▶ _TRY IT_
Leave the images aside and output every entry exactly.

=== Begin Enclosure ===

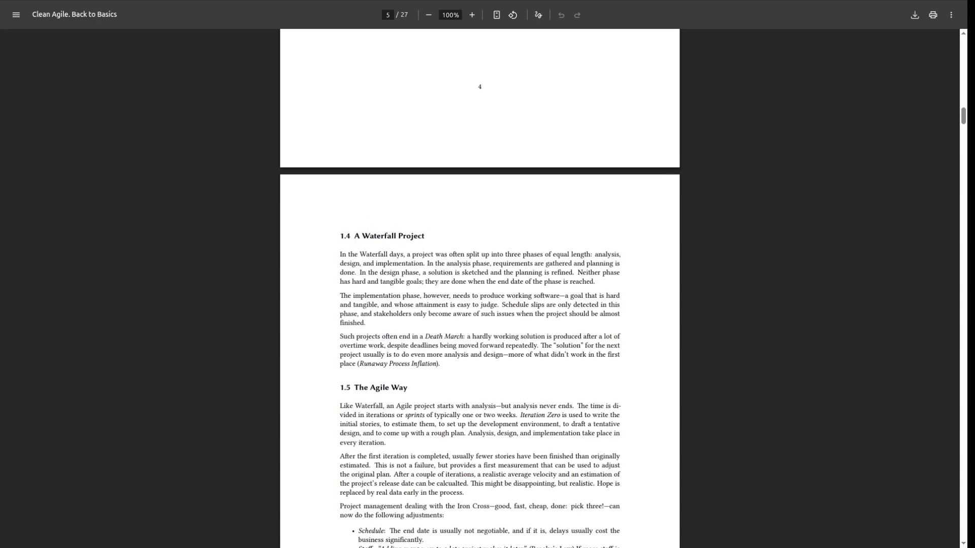
pyautogui.scroll(-17, 480, 288)
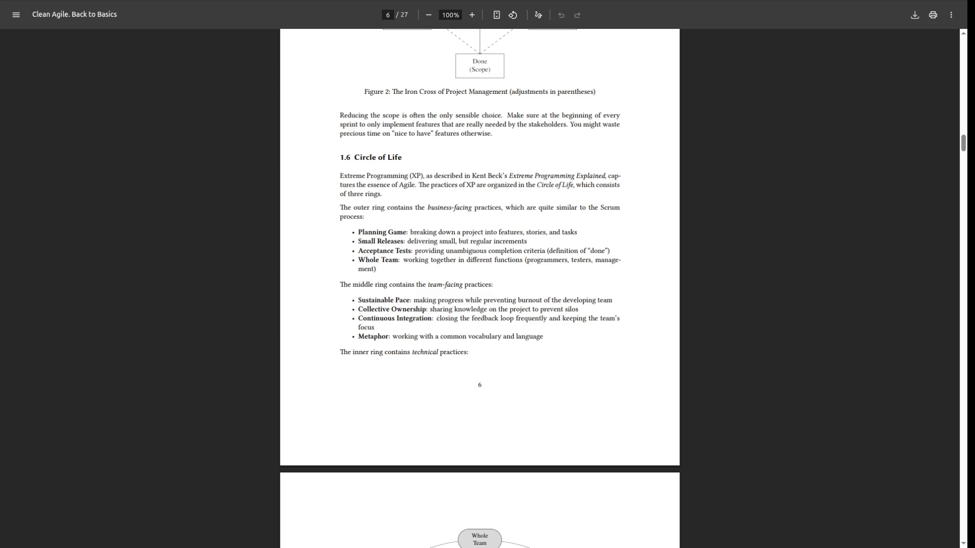
# Select the 'Metaphor: working with a common vocabulary and language' bullet and review the surrounding practices.
pyautogui.scroll(-4, 480, 288)
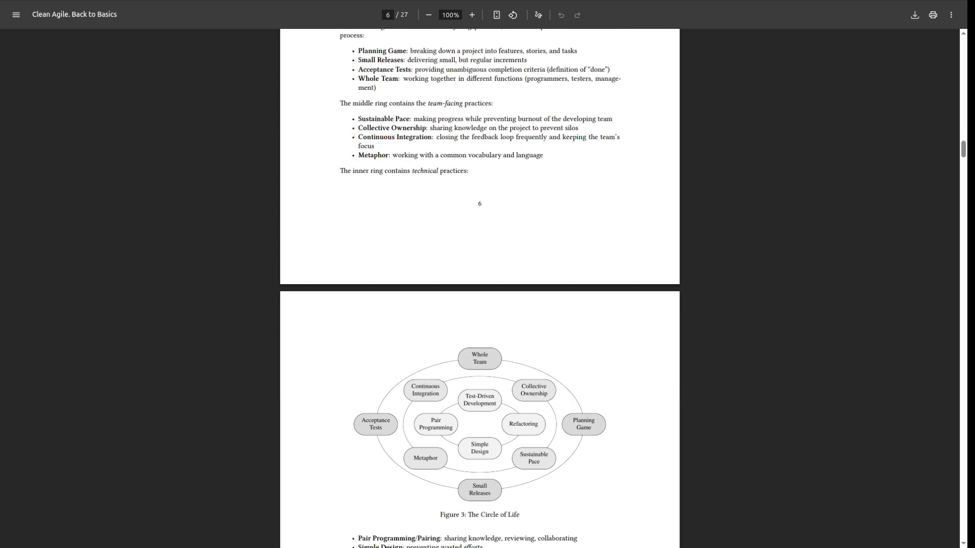
pyautogui.moveTo(543, 154); pyautogui.dragTo(358, 155)
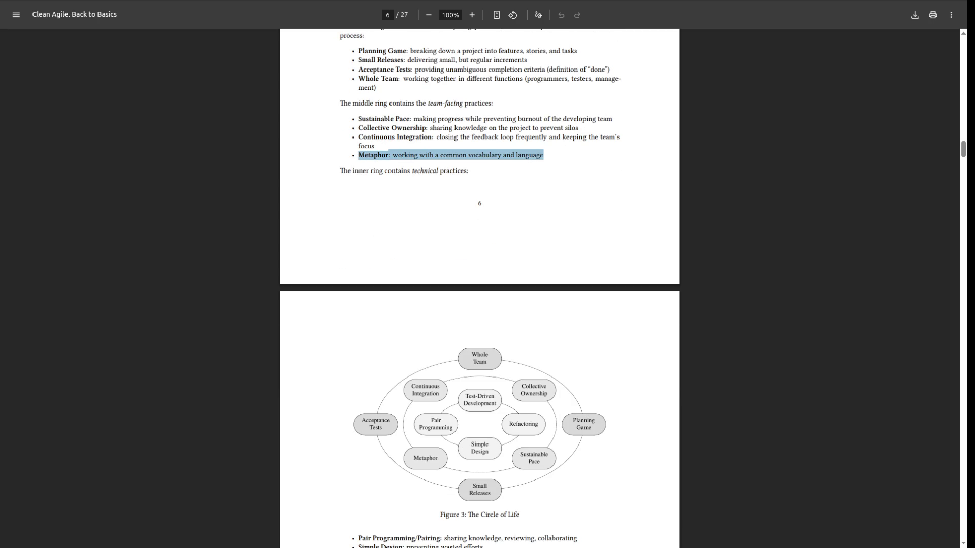
pyautogui.scroll(4, 479, 288)
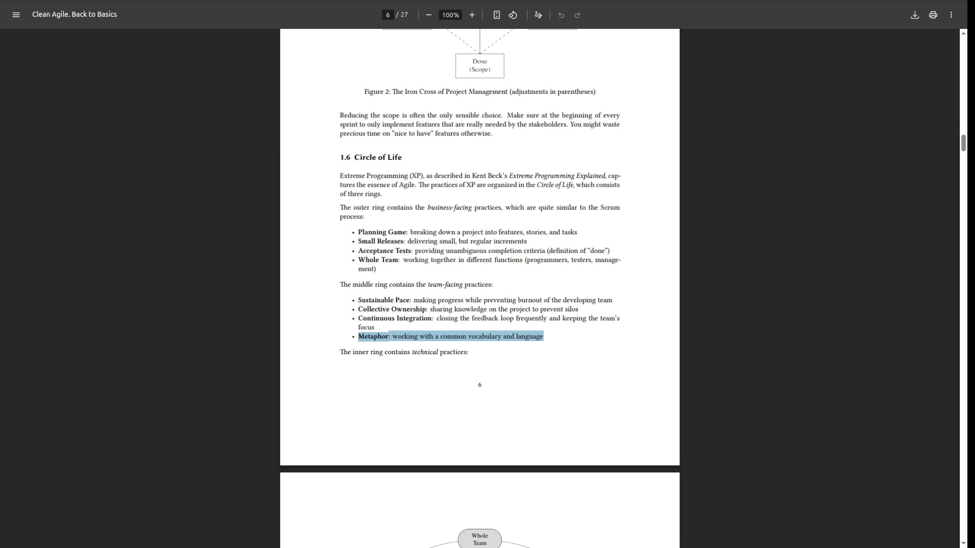
pyautogui.scroll(-4, 479, 288)
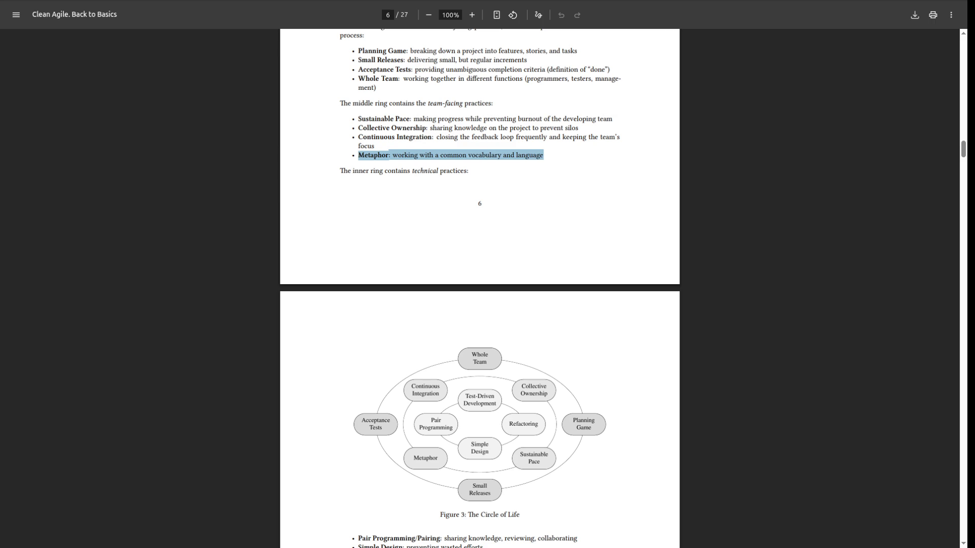
pyautogui.scroll(1, 479, 289)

=== End Enclosure ===

▶ _TASK ANSWER_
pyautogui.scroll(-17, 480, 288)
# Select the 'Metaphor: working with a common vocabulary and language' bullet and review the surrounding practices.
pyautogui.scroll(-4, 480, 288)
pyautogui.moveTo(543, 154); pyautogui.dragTo(358, 155)
pyautogui.scroll(4, 479, 288)
pyautogui.scroll(-4, 479, 288)
pyautogui.scroll(1, 479, 289)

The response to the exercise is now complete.